I am still thinking about a sentence very early in the book illustrating how time passes more quickly higher up: "If a person who has lived at sea level meets up with his twin who has lived in the mountains, he will find that his sibling is slightly older than he." I understand time passing differently for someone who is in space, but surely these two brothers are not separated by more than a few time zones? But I moved on through the book, getting what I could out of it and not letting myself get stuck on the bits that were, for me, impossible to grasp.

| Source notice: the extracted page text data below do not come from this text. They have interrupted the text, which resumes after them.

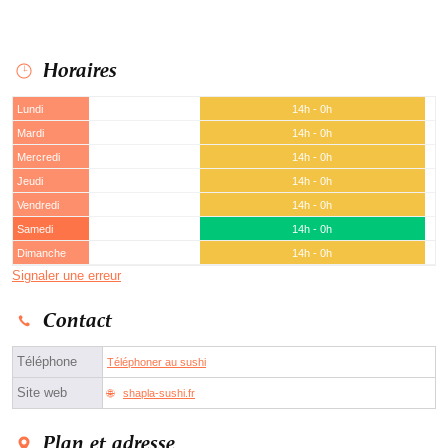
Horaires
Lundi
14h - 0h
Mardi
14h - 0h
Mercredi
14h - 0h
Jeudi
14h - 0h
Vendredi
14h - 0h
Samedi
14h - 0h
Dimanche
14h - 0h
Signaler une erreur
Contact
Téléphone
Téléphoner au sushi
Site web
shapla-sushi.fr
Plan et adresse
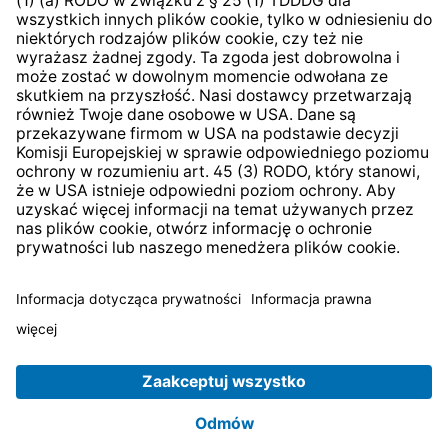
System zgłaszania nieprawidłowości
* Wszystkie ceny zawierają podatek VAT plus
koszty
wysyłki
i ewentualne koszty dostawy, jeśli nie określono
inaczej.
© 2026 TechniSat Digital GmbH
TechniSat jest firmą należącą do Fundacji
LEPPER Stiftung
e.S.
.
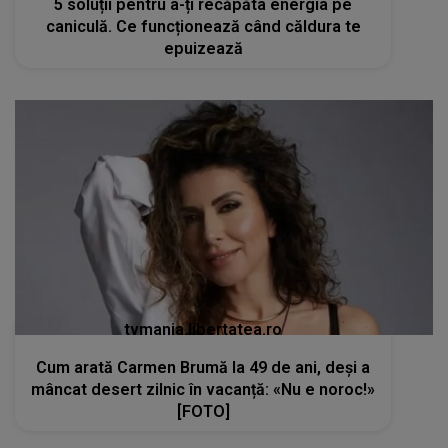
5 soluții pentru a-ți recăpăta energia pe
caniculă. Ce funcționează când căldura te
epuizează
tvmania.libertatea.ro
Cum arată Carmen Brumă la 49 de ani, deși a
mâncat desert zilnic în vacanță: «Nu e noroc!»
[FOTO]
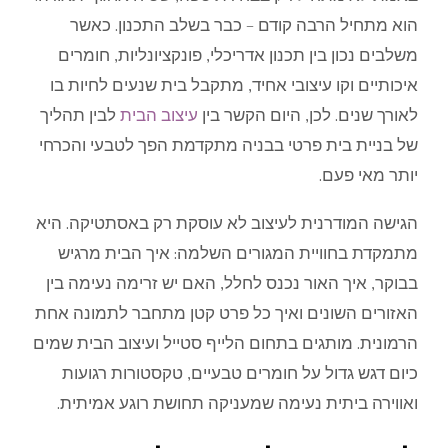
הוא מתחיל הרבה קודם – כבר בשלב התכנון. כאשר
משלבים נכון בין תכנון אדריכלי, פונקציונליות, חומרים
איכותיים וקו עיצובי אחיד, מתקבל בית שנעים לחיות בו
לאורך שנים. לכן, היום הקשר בין
עיצוב הבית
לבין תהליך
של בניית בית פרטי בבניה מתקדמת הפך לטבעי והכרחי
יותר מאי פעם.
הגישה המודרנית לעיצוב לא עוסקת רק באסתטיקה. היא
מתמקדת בחוויית המגורים השלמה: איך הבית מרגיש
בבוקר, איך האור נכנס לחלל, האם יש זרימה נעימה בין
האזורים השונים ואיך כל פרט קטן מתחבר לתמונה אחת
הרמונית. מותגים בתחום הלייף סטייל ועיצוב הבית שמים
כיום דגש גדול על חומרים טבעיים, טקסטורות רגועות
ואווירה ביתית נעימה שמעניקה תחושת רוגע אמיתית.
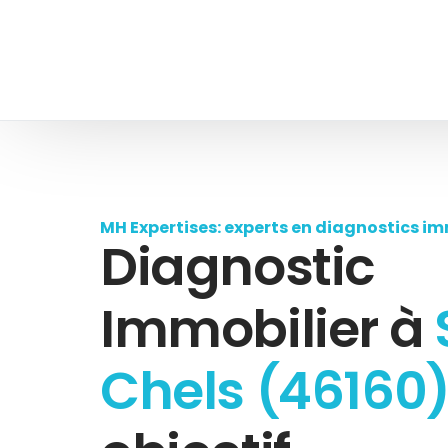
MH Expertises: experts en diagnostics im
Diagnostic
Immobilier à
Chels (46160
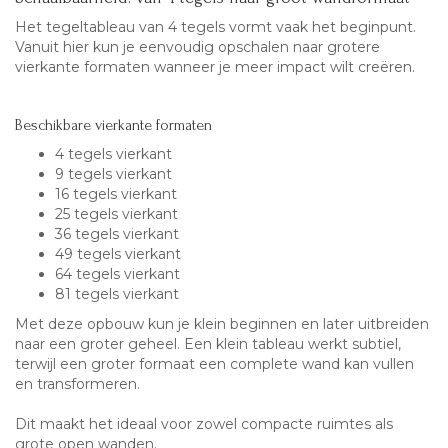
Het tegeltableau van 4 tegels vormt vaak het beginpunt.
Vanuit hier kun je eenvoudig opschalen naar grotere
vierkante formaten wanneer je meer impact wilt creëren.
Beschikbare vierkante formaten
4 tegels vierkant
9 tegels vierkant
16 tegels vierkant
25 tegels vierkant
36 tegels vierkant
49 tegels vierkant
64 tegels vierkant
81 tegels vierkant
Met deze opbouw kun je klein beginnen en later uitbreiden
naar een groter geheel. Een klein tableau werkt subtiel,
terwijl een groter formaat een complete wand kan vullen
en transformeren.
Dit maakt het ideaal voor zowel compacte ruimtes als
grote open wanden.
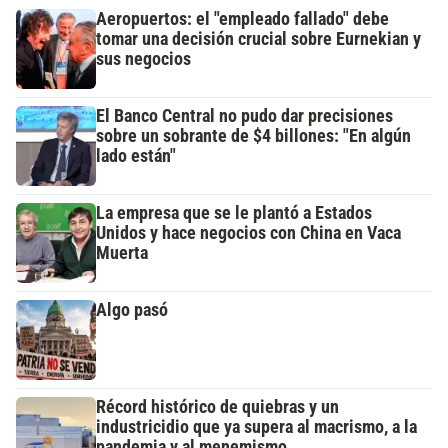
Aeropuertos: el "empleado fallado" debe
tomar una decisión crucial sobre Eurnekian y
sus negocios
El Banco Central no pudo dar precisiones
sobre un sobrante de $4 billones: "En algún
lado están"
La empresa que se le plantó a Estados
Unidos y hace negocios con China en Vaca
Muerta
Algo pasó
Récord histórico de quiebras y un
industricidio que ya supera al macrismo, a la
pandemia y al menemismo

It was easy to get through a book which such lovely passages as this one:
"A handful of types of elementary particles, which vibrate and fluctuate constantly between existence and nonexistence and swarm in space, even when it seems that there is nothing there, combine together to infinity like the letters of a cosmic alphabet to tell the immense history of galaxies; of the innumerable stars; of sunlight; of mountains, woods, and fields of grain; of the smiling faces of the young at parties; and of the night sky studded with stars."
The whole book is like that. It's like a love poem to science.
Now I'm under no illusion that I have actually learned everything in this book. Already I'm forgetting what I've read. But I do feel more confident about reading other books or articles on scientific topics because I know now that it's possible to for me to understand it. I just need to find sources of this information from those who express themselves as simply and beautifully as Carlo Rovelli.